Independent film making faces challenges and opportunities in 2 broad areas. The first area of interest is economics. There has been a flood of cash into Hollywood and films as Investment Firms, Hedge Funds, and High Net Worth individuals look for ways to partake in the multi-billion dollar movie industry. Whereas investors were once scared of placing money in the notoriously risky and unpredictable single film, new methods of investing have arisen, including film funds which invest in slates of films and co-financing deals, to spread risk, allay fears, and allow Hollywood to tap into a new source of capital. Large amounts of private equity may provide options to filmmakers that were once only available through large studios. Of course the influx of cash will surely flood the market with those seeking to spend it. It may not be long that the currently glut of money flowing into Hollywood will be used up by a corresponding glut of producers. A surplus of cash may turn into a surplus of filmmakers.

At the other end of all this investing is the return. Success for a movie can be measured in many ways, but profitability is certainly one of the most prominent. Blockbuster movies may no longer be the goal or even desirably from a profit maximizing standpoint. The tent-pole feature requires a massive number of ticket-buyers to break even, a proposition that becomes even riskier in light of the audience's increasingly divided attention. In contrast, a studio could develop a slate of 10 smaller movies for the same price, target the marketing to the appropriate audiences, and end up with an equal or greater profit than the tent-pole movie for much less risk.

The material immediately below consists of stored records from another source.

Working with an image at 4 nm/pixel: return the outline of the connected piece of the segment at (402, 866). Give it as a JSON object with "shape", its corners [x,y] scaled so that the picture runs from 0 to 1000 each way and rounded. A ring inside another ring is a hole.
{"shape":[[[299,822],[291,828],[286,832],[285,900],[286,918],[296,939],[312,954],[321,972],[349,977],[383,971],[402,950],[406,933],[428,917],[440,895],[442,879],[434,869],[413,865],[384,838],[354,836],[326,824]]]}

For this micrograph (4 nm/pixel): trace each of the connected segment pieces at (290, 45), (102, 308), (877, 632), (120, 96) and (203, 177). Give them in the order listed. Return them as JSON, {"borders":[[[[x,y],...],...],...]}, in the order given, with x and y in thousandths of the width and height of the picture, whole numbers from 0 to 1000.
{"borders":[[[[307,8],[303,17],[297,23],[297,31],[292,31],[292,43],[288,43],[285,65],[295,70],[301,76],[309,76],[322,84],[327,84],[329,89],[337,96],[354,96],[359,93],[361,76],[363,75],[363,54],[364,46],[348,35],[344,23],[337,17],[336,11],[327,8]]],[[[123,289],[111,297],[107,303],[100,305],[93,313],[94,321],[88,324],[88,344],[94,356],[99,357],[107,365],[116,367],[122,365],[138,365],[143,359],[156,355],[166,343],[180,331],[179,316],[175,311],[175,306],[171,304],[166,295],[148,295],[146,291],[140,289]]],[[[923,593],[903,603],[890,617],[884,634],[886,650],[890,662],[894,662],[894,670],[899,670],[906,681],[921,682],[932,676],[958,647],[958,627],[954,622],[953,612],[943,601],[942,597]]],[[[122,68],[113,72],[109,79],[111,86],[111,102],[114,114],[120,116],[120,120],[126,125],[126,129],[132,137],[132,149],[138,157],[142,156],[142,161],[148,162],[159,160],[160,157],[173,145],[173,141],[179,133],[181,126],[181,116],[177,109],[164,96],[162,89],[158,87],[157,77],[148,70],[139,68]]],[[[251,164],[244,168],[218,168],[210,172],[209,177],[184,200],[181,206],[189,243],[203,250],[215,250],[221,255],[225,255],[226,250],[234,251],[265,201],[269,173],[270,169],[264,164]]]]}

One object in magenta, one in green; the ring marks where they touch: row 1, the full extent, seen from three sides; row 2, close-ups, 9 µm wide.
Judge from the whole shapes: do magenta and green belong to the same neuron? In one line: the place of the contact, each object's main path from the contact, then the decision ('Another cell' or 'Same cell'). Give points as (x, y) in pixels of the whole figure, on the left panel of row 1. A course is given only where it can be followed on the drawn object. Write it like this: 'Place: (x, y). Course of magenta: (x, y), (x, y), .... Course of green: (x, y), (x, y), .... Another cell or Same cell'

This change in audience dynamics is a direct result of the second area where independent film (and the movie business as a whole) will face massive uncertainty - the digital realm. Information is cheaper, faster, more plentiful, and more useful than ever before. This is going to cause changes in every single aspect of the film business, from production to marketing to distribution. Film makers will face reduced costs, but this will likely be a double edged sword. The prices studios pay are largely based on budgets, and if budgets go down then so do prices paid for the final product. The reduced cost and increased ease of creating media could create a larger supply of content than is demanded, resulting in fierce competion for sellers and reduced prices paid by the buyers. The means of distribution will be radically different, from movie theatres that can customize their programmnig in real time to the ability to download whole movies wihe greater ease than going to the video store. No segment of the industry will be immune to the transformation. For any entertainment company to be successful they will need to address these changes in innovative ways, possibly even creating new business models.

My new thesis will explore these new models. I'm sure with time and research I may focus in more tightly one specific area (e.g. marketing independent film in light of social networking and specialized audiences).

I found a good starting place for my research - not suprisingly others have considered such topics before me.